Angel Alfonso Escamilla García, Postdoctoral Fellow, Cornell University, The Conversation on

Published in Political News

Most of these migrants are single adults, though a number of them are also families and children. People migrate through Mexico for many reasons, including political instability, lack of work opportunities and violence in their own countries.

My interviews with migrants moving through Mexico show that they tend to widely circulate tragic news, such as news of the June 2022 news of migrants found dead locked in a tractor trailer in San Antonio. Videos and photos of this and other tragic instances, like the Ciudad Juárez fire, provide real, vivid images of what can happen if migrants decide to pursue the same pathway.

And for these migrants, the images and news stories aren’t secondhand information that they can question or doubt – images can be interpreted as unchangeable truths.

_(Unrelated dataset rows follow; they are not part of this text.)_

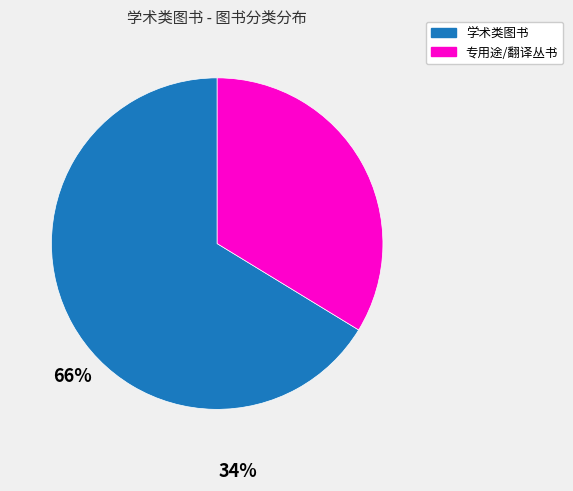

Does any single category account for the majority?

Yes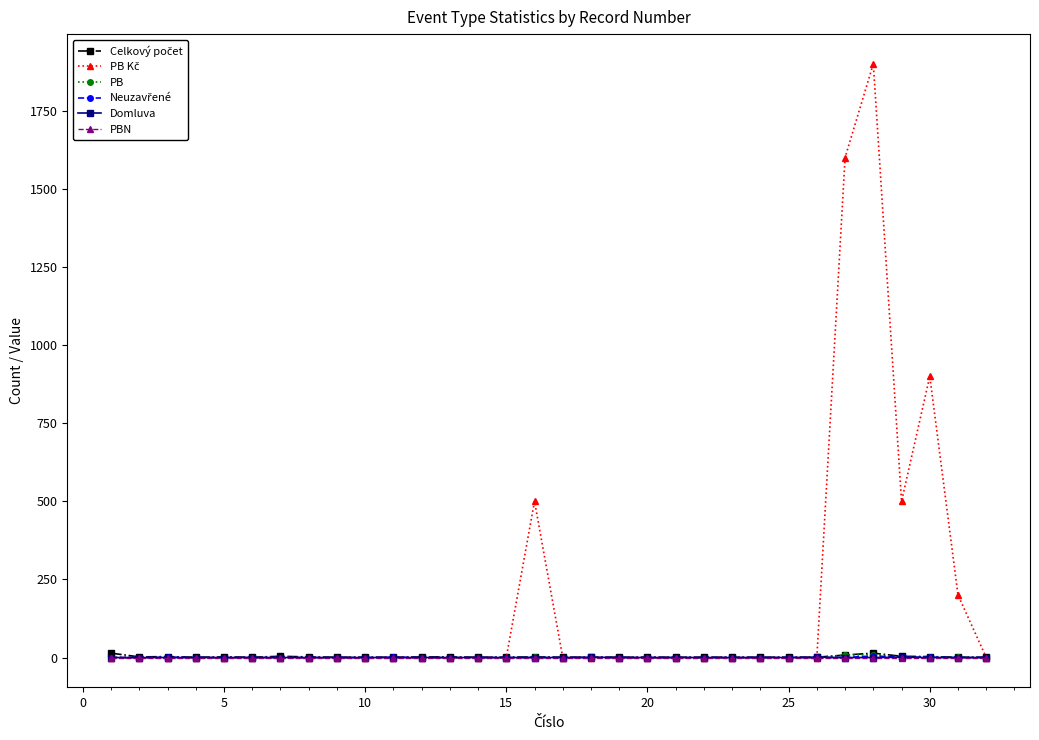

How many categories are shown in the chart?

32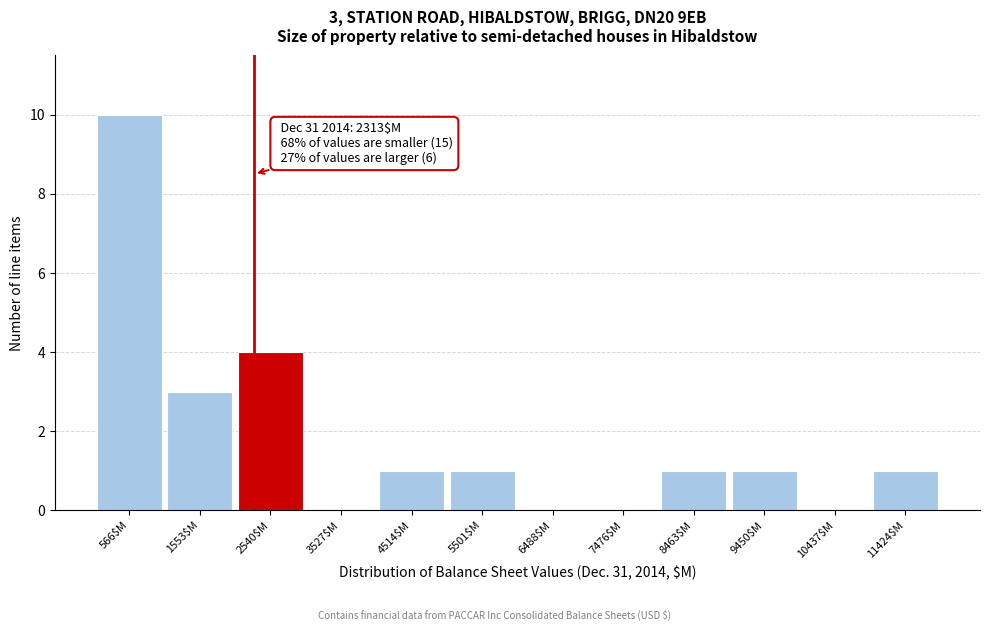

Over which range of the x-axis is the bar tallest?

100 to 1100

Migrants don’t receive news from New York Times alerts or nightly news.

Their information-sharing largely occurs in an underground informal information exchange that circulates news and stories among migrants heading toward the U.S. through Mexico.

That information is shared, discussed, interpreted and commented on through social media platforms, chat groups and word of mouth. Within 24 hours of the Ciudad Juárez fire, every single social media outlet and migrant chat that I follow as part of my research, comprised of thousands of transit migrants moving throughout Mexico and Guatemala in real time, had posted and reposted the video and news of the incident.

 

Some comments and replies in social media and chat groups about the incident prayed for mercy and peace for the dead and their loved ones.

Others asked for a list of names of the dead, or about their places of origin, as people desperately sought to find out whether their family members and friends were among the dead and injured. Still others asked for tips and discussed ways to avoid suffering the same fate, such as asking about alternate routes to the border, or sharing ways to avoid ending up in Mexican migrant detention centers.

Common among migrants’ reactions to the March 2023 fire was a deep sense of grief. Migrants recognized how close they are to those who lost their lives and expressed a sense of “that could have been me.”

And yet, in my field work, I have found that these horrific events do not deter migrants’ desire to reach the U.S. What they do is reset migrants’ expectations going forward.